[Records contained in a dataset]
· · · · ·
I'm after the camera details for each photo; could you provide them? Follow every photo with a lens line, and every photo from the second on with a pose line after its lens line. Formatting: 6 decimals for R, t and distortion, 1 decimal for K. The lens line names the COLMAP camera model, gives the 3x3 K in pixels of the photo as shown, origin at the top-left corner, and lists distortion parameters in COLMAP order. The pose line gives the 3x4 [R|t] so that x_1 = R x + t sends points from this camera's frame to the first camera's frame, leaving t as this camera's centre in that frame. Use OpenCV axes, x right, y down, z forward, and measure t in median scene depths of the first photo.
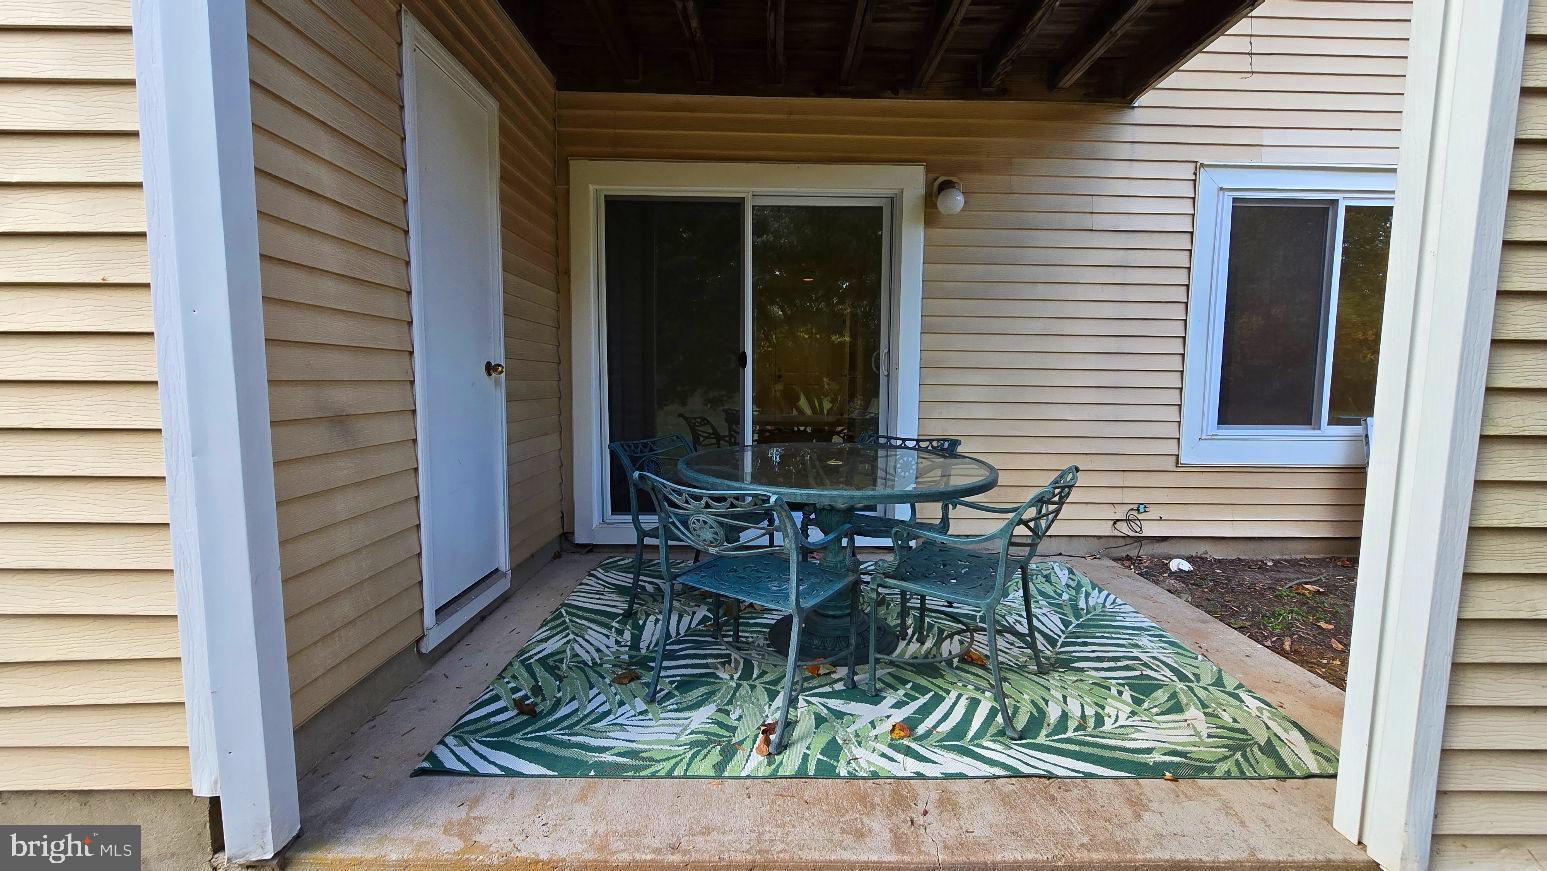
lens RADIAL K [[633.4, 0, 778.1], [0, 633.4, 436.2], [0, 0, 1]] dist [-0.003991, 0.000154]
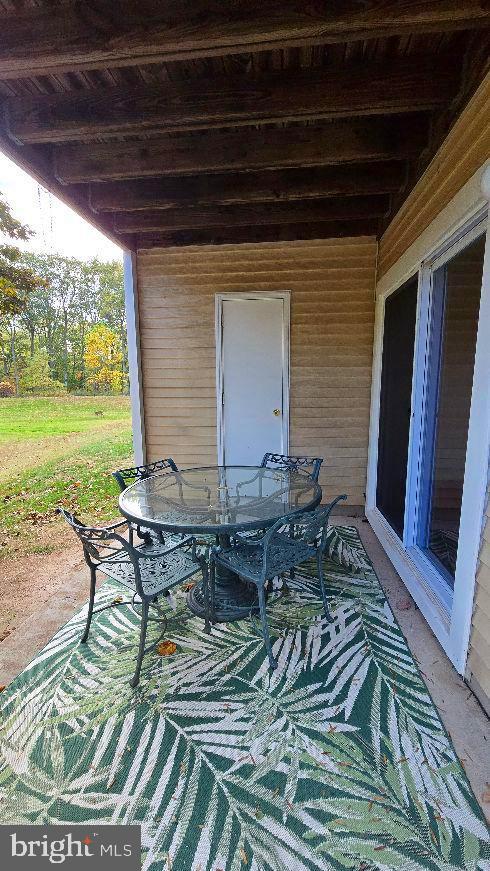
lens RADIAL K [[356.6, 0, 245.0], [0, 356.6, 435.5], [0, 0, 1]] dist [-0.003991, 0.000154]
pose [[-0.131654, 0.131095, -0.982589, 0.974803], [-0.090538, 0.985484, 0.143612, -0.228378], [0.987152, 0.107869, -0.117874, 1.188096]]
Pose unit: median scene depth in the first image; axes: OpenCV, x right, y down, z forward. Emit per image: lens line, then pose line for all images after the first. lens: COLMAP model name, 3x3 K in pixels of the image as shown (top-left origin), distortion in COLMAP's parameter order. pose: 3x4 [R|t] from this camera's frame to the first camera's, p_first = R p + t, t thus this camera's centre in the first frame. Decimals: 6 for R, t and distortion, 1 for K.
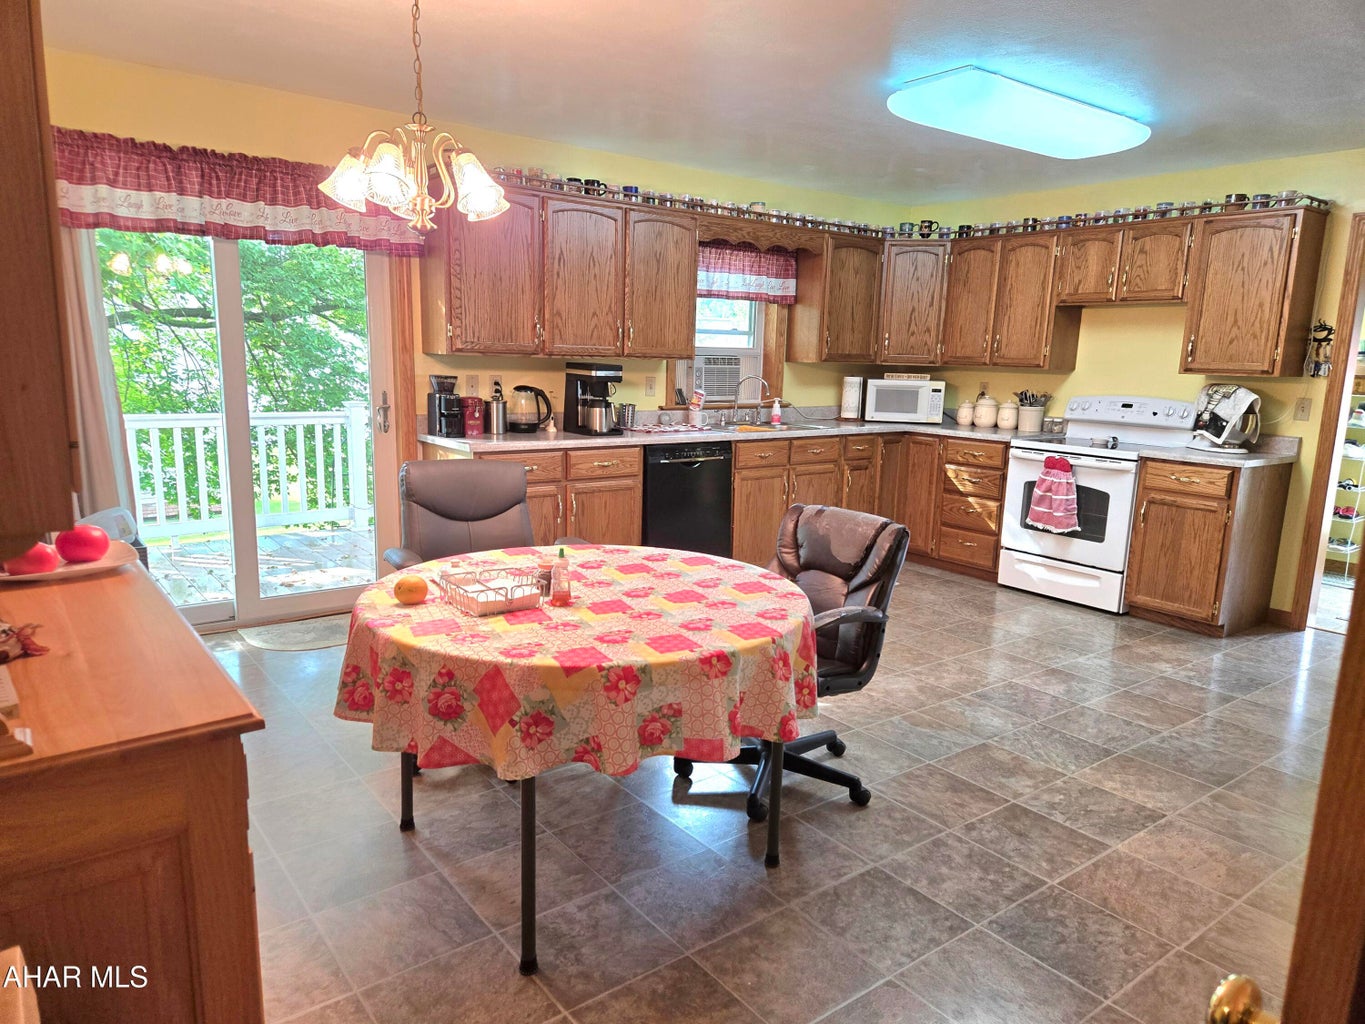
lens RADIAL K [[922.8, 0, 682.5], [0, 922.8, 512.0], [0, 0, 1]] dist [0.036140, -0.001616]
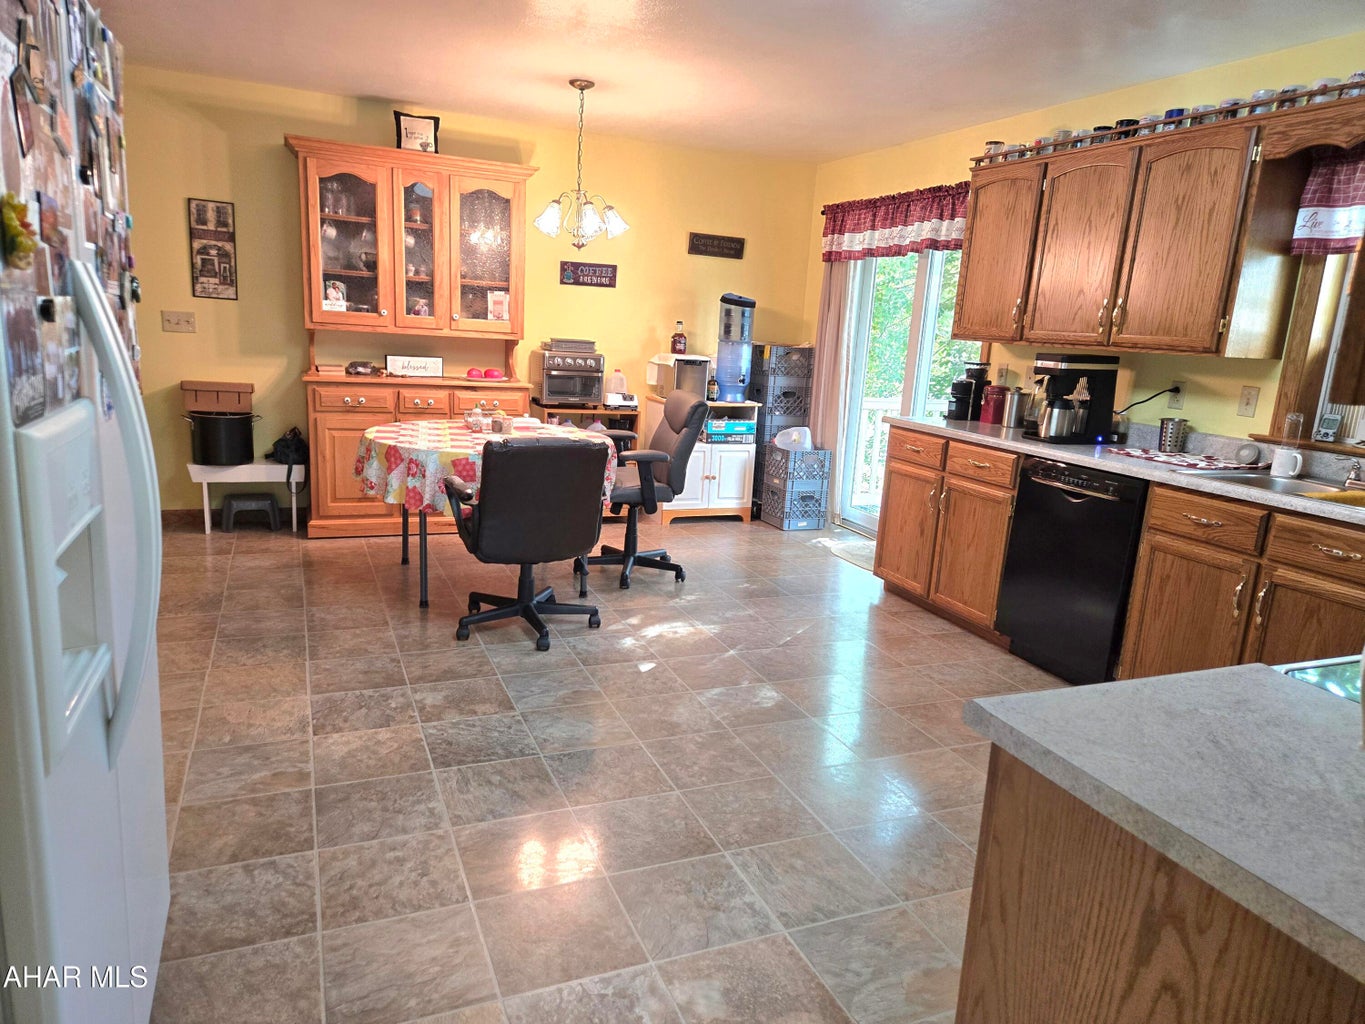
lens RADIAL K [[910.4, 0, 682.5], [0, 910.4, 512.0], [0, 0, 1]] dist [0.053652, -0.000217]
pose [[-0.252724, 0.158600, -0.954451, 0.730687], [-0.235270, 0.946791, 0.219623, -0.119239], [0.938498, 0.280057, -0.201963, 0.828894]]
· · · · ·
Return only the lines from the one containing "Pose unit: median" through the last line of the entries above, exactly as written and without pictures.

Pose unit: median scene depth in the first image; axes: OpenCV, x right, y down, z forward. Emit per image: lens line, then pose line for all images after the first. lens: COLMAP model name, 3x3 K in pixels of the image as shown (top-left origin), distortion in COLMAP's parameter order. pose: 3x4 [R|t] from this camera's frame to the first camera's, p_first = R p + t, t thus this camera's centre in the first frame. Decimals: 6 for R, t and distortion, 1 for K.
lens RADIAL K [[922.8, 0, 682.5], [0, 922.8, 512.0], [0, 0, 1]] dist [0.036140, -0.001616]
lens RADIAL K [[910.4, 0, 682.5], [0, 910.4, 512.0], [0, 0, 1]] dist [0.053652, -0.000217]
pose [[-0.252724, 0.158600, -0.954451, 0.730687], [-0.235270, 0.946791, 0.219623, -0.119239], [0.938498, 0.280057, -0.201963, 0.828894]]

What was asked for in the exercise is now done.